* [EXCERPTED DATA]:
════

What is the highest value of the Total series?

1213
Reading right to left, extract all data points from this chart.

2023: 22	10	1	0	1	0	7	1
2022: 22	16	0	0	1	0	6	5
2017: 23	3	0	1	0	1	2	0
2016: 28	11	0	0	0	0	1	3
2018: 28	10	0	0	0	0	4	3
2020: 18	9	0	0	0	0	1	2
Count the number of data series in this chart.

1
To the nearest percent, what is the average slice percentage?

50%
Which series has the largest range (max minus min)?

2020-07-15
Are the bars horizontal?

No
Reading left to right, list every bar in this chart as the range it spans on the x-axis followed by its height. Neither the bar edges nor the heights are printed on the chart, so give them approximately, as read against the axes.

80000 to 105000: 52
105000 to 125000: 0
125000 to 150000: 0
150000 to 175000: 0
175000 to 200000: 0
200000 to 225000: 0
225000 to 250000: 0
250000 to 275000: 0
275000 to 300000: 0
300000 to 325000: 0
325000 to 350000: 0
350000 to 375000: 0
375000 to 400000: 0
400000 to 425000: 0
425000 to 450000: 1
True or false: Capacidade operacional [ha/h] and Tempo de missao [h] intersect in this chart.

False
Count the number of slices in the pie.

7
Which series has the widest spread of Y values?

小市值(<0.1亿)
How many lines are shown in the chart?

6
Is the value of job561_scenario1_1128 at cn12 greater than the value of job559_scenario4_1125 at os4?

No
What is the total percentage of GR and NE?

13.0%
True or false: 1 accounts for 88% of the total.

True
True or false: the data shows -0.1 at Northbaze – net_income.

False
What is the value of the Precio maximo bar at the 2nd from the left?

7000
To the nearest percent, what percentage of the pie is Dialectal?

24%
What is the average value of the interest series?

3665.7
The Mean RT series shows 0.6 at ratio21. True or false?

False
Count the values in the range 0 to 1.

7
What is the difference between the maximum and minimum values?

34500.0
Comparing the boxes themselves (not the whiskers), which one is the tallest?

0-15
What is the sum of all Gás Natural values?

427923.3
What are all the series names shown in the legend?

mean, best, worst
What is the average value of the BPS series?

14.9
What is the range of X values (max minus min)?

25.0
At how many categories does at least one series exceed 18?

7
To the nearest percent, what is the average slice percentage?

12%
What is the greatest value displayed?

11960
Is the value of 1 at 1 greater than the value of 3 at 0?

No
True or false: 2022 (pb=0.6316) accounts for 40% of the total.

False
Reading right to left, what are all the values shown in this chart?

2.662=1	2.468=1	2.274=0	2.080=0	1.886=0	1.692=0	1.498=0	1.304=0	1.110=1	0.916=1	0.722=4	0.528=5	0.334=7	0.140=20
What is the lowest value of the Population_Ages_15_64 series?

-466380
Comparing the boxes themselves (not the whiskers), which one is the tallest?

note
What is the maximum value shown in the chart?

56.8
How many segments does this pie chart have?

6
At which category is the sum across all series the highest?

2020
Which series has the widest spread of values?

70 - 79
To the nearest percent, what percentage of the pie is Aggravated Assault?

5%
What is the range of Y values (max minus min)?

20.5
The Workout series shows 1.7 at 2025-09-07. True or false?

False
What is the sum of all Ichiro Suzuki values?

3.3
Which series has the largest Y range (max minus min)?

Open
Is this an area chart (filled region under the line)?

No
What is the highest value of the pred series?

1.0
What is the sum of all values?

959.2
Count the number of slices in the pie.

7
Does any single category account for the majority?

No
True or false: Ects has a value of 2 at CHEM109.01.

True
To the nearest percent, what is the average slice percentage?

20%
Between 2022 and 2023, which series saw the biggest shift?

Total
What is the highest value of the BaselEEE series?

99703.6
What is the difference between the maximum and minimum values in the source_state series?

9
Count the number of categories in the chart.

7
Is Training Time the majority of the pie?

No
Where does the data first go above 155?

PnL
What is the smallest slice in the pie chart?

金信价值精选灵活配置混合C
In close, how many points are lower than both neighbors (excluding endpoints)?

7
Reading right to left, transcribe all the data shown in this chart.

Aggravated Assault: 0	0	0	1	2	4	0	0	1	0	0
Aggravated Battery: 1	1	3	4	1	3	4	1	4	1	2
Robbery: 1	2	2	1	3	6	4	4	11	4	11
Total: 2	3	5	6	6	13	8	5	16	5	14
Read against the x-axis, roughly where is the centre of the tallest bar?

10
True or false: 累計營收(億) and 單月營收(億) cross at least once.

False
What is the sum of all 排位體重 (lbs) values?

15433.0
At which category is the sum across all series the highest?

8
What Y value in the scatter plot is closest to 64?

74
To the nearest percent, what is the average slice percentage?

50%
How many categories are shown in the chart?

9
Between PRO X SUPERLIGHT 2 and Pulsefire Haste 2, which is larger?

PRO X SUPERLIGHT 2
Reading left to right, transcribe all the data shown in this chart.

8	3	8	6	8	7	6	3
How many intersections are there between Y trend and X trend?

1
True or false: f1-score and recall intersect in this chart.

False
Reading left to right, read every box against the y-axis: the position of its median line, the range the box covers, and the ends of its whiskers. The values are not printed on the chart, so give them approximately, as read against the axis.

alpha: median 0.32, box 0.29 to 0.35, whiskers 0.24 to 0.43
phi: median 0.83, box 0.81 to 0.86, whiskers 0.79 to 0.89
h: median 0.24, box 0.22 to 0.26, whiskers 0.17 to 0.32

════

Copy every item above word for word, keeping each line as it appears.

* [RESULT OF THE TASK]:
What is the highest value of the Total series?

1213
Reading right to left, extract all data points from this chart.

2023: 22	10	1	0	1	0	7	1
2022: 22	16	0	0	1	0	6	5
2017: 23	3	0	1	0	1	2	0
2016: 28	11	0	0	0	0	1	3
2018: 28	10	0	0	0	0	4	3
2020: 18	9	0	0	0	0	1	2
Count the number of data series in this chart.

1
To the nearest percent, what is the average slice percentage?

50%
Which series has the largest range (max minus min)?

2020-07-15
Are the bars horizontal?

No
Reading left to right, list every bar in this chart as the range it spans on the x-axis followed by its height. Neither the bar edges nor the heights are printed on the chart, so give them approximately, as read against the axes.

80000 to 105000: 52
105000 to 125000: 0
125000 to 150000: 0
150000 to 175000: 0
175000 to 200000: 0
200000 to 225000: 0
225000 to 250000: 0
250000 to 275000: 0
275000 to 300000: 0
300000 to 325000: 0
325000 to 350000: 0
350000 to 375000: 0
375000 to 400000: 0
400000 to 425000: 0
425000 to 450000: 1
True or false: Capacidade operacional [ha/h] and Tempo de missao [h] intersect in this chart.

False
Count the number of slices in the pie.

7
Which series has the widest spread of Y values?

小市值(<0.1亿)
How many lines are shown in the chart?

6
Is the value of job561_scenario1_1128 at cn12 greater than the value of job559_scenario4_1125 at os4?

No
What is the total percentage of GR and NE?

13.0%
True or false: 1 accounts for 88% of the total.

True
True or false: the data shows -0.1 at Northbaze – net_income.

False
What is the value of the Precio maximo bar at the 2nd from the left?

7000
To the nearest percent, what percentage of the pie is Dialectal?

24%
What is the average value of the interest series?

3665.7
The Mean RT series shows 0.6 at ratio21. True or false?

False
Count the values in the range 0 to 1.

7
What is the difference between the maximum and minimum values?

34500.0
Comparing the boxes themselves (not the whiskers), which one is the tallest?

0-15
What is the sum of all Gás Natural values?

427923.3
What are all the series names shown in the legend?

mean, best, worst
What is the average value of the BPS series?

14.9
What is the range of X values (max minus min)?

25.0
At how many categories does at least one series exceed 18?

7
To the nearest percent, what is the average slice percentage?

12%
What is the greatest value displayed?

11960
Is the value of 1 at 1 greater than the value of 3 at 0?

No
True or false: 2022 (pb=0.6316) accounts for 40% of the total.

False
Reading right to left, what are all the values shown in this chart?

2.662=1	2.468=1	2.274=0	2.080=0	1.886=0	1.692=0	1.498=0	1.304=0	1.110=1	0.916=1	0.722=4	0.528=5	0.334=7	0.140=20
What is the lowest value of the Population_Ages_15_64 series?

-466380
Comparing the boxes themselves (not the whiskers), which one is the tallest?

note
What is the maximum value shown in the chart?

56.8
How many segments does this pie chart have?

6
At which category is the sum across all series the highest?

2020
Which series has the widest spread of values?

70 - 79
To the nearest percent, what percentage of the pie is Aggravated Assault?

5%
What is the range of Y values (max minus min)?

20.5
The Workout series shows 1.7 at 2025-09-07. True or false?

False
What is the sum of all Ichiro Suzuki values?

3.3
Which series has the largest Y range (max minus min)?

Open
Is this an area chart (filled region under the line)?

No
What is the highest value of the pred series?

1.0
What is the sum of all values?

959.2
Count the number of slices in the pie.

7
Does any single category account for the majority?

No
True or false: Ects has a value of 2 at CHEM109.01.

True
To the nearest percent, what is the average slice percentage?

20%
Between 2022 and 2023, which series saw the biggest shift?

Total
What is the highest value of the BaselEEE series?

99703.6
What is the difference between the maximum and minimum values in the source_state series?

9
Count the number of categories in the chart.

7
Is Training Time the majority of the pie?

No
Where does the data first go above 155?

PnL
What is the smallest slice in the pie chart?

金信价值精选灵活配置混合C
In close, how many points are lower than both neighbors (excluding endpoints)?

7
Reading right to left, transcribe all the data shown in this chart.

Aggravated Assault: 0	0	0	1	2	4	0	0	1	0	0
Aggravated Battery: 1	1	3	4	1	3	4	1	4	1	2
Robbery: 1	2	2	1	3	6	4	4	11	4	11
Total: 2	3	5	6	6	13	8	5	16	5	14
Read against the x-axis, roughly where is the centre of the tallest bar?

10
True or false: 累計營收(億) and 單月營收(億) cross at least once.

False
What is the sum of all 排位體重 (lbs) values?

15433.0
At which category is the sum across all series the highest?

8
What Y value in the scatter plot is closest to 64?

74
To the nearest percent, what is the average slice percentage?

50%
How many categories are shown in the chart?

9
Between PRO X SUPERLIGHT 2 and Pulsefire Haste 2, which is larger?

PRO X SUPERLIGHT 2
Reading left to right, transcribe all the data shown in this chart.

8	3	8	6	8	7	6	3
How many intersections are there between Y trend and X trend?

1
True or false: f1-score and recall intersect in this chart.

False
Reading left to right, read every box against the y-axis: the position of its median line, the range the box covers, and the ends of its whiskers. The values are not printed on the chart, so give them approximately, as read against the axis.

alpha: median 0.32, box 0.29 to 0.35, whiskers 0.24 to 0.43
phi: median 0.83, box 0.81 to 0.86, whiskers 0.79 to 0.89
h: median 0.24, box 0.22 to 0.26, whiskers 0.17 to 0.32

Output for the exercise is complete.